If Marcus really felt that NCA might be the type of person who might run her mouth around town, or call the cops,isn't the danger much greater after having sex with her without the disclosure?

I'm not saying Marcus is a bad person for his ill-advised actions, but I do think transgender folks need to be more careful than others, and not just regarding himself, but with her feelings. It is dangerous out there. Sounds like he might live in the south, god help him. He should move to Seattle.
@89, Erica,

"Choosing not to date trans people isn't transphobic.But being horrified if someone who went down on you didn't tell you they were trans: that's transphobic."

Who said they were horrified? Certainly not the LW.
Of course she should DTMFA. He's lying and manipulative. Nothing in this letter indicates that HE cares about HER. If he did, he'd be making it clear to her that it's about her enthusiastic consent, instead of trying to guilt her into having sex with him. I've met cis guys like this, totally concerned with themselves getting laid and not caring at all about the lies and manipulation they do in order to get laid. Being trans doesn't make it OK.
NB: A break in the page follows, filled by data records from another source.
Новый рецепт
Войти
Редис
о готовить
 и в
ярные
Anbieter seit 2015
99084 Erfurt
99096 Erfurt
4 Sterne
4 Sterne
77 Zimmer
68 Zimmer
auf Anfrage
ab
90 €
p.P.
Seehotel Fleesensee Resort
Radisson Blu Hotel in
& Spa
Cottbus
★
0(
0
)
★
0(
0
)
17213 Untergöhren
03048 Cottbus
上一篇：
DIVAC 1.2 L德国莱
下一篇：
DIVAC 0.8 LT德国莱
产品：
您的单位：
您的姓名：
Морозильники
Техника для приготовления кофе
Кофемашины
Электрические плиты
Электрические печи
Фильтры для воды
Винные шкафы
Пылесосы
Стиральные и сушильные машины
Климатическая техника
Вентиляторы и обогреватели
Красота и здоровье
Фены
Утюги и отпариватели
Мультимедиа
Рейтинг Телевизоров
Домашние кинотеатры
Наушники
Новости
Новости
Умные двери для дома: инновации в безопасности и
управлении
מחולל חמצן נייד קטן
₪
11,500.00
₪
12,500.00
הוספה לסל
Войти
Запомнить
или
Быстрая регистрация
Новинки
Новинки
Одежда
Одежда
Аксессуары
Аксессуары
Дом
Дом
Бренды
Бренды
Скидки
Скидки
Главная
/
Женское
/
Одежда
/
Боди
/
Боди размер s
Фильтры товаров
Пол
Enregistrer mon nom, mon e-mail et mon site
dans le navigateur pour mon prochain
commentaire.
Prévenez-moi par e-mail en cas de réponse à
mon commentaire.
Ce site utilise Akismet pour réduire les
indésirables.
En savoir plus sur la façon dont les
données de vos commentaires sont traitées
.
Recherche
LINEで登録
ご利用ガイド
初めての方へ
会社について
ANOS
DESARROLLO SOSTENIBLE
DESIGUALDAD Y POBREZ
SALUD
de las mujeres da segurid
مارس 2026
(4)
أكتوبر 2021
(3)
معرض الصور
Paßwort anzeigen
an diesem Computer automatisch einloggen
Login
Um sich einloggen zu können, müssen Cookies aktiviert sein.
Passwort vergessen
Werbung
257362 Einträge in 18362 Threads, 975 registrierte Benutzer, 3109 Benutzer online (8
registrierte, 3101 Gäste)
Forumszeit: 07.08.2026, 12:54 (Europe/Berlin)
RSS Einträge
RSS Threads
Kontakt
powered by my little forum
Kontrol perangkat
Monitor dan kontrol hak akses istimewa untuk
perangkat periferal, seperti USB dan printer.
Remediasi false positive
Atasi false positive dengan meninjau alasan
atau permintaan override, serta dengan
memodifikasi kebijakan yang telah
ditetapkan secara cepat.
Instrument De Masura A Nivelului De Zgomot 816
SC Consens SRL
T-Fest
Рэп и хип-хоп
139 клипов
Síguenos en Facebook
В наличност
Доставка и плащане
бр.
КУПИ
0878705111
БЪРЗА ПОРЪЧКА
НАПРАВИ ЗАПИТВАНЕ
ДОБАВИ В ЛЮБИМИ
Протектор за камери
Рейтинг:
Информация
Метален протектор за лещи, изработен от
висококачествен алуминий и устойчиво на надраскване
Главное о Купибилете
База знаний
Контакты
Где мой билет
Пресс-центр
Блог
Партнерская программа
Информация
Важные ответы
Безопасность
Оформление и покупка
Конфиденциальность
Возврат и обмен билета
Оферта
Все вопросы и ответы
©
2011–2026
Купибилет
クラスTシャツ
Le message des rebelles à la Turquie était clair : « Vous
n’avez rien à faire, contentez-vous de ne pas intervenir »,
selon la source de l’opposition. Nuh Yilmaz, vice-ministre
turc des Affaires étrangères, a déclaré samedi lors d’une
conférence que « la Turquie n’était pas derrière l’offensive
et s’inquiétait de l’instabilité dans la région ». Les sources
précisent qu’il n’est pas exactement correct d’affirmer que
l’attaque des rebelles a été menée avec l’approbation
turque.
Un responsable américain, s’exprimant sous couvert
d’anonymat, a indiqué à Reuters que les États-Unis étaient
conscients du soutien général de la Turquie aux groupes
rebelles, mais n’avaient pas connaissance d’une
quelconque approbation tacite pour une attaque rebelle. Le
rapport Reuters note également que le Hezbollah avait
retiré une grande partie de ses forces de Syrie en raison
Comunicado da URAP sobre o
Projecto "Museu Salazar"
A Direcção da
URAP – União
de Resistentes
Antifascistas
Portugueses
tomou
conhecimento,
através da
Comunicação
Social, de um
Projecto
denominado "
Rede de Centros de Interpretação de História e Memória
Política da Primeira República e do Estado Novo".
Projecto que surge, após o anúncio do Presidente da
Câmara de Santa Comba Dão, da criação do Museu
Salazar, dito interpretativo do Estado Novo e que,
If you're a het male, odds are you're not going to get nearly as much sex as you'd like. It is, in fact, quite possible that you won't get any until after college. Welcome to being a het male. It's not a justification for trying to manipulate women into having reluctant sex with you.

"If one replaces the word "transman" with man-who-had-complicated-medical-history-with-his-genitals, you wouldn't feel the same way.
"Those of you who are outraged on her behalf, you don't see Marcus as a man."

If, when I was in my twenties or thirties, I'd been dating a woman for three months before she told me she'd had her tubes tied, I'd have been pretty pissed off at her. Not because I "wouldn't see her as a woman". Because of the three months of lies.

"He's at risk if he comes out." If it's really that much of a risk, then he shouldn't be dating at all: it's only a matter of time until he gets outed. If dating is that important to him, and the college he's at is that scary, he should transfer to one that's not so scary, or give up on dating for the time being. As above, he'd hardly be the only guy not getting lucky. Sorry, I really have no patience for guys who claim that lying to and manipulating women to get laid is OK because otherwise they won't get laid.

"I don't see how seeing someone as a woman means being interested in having sex with them."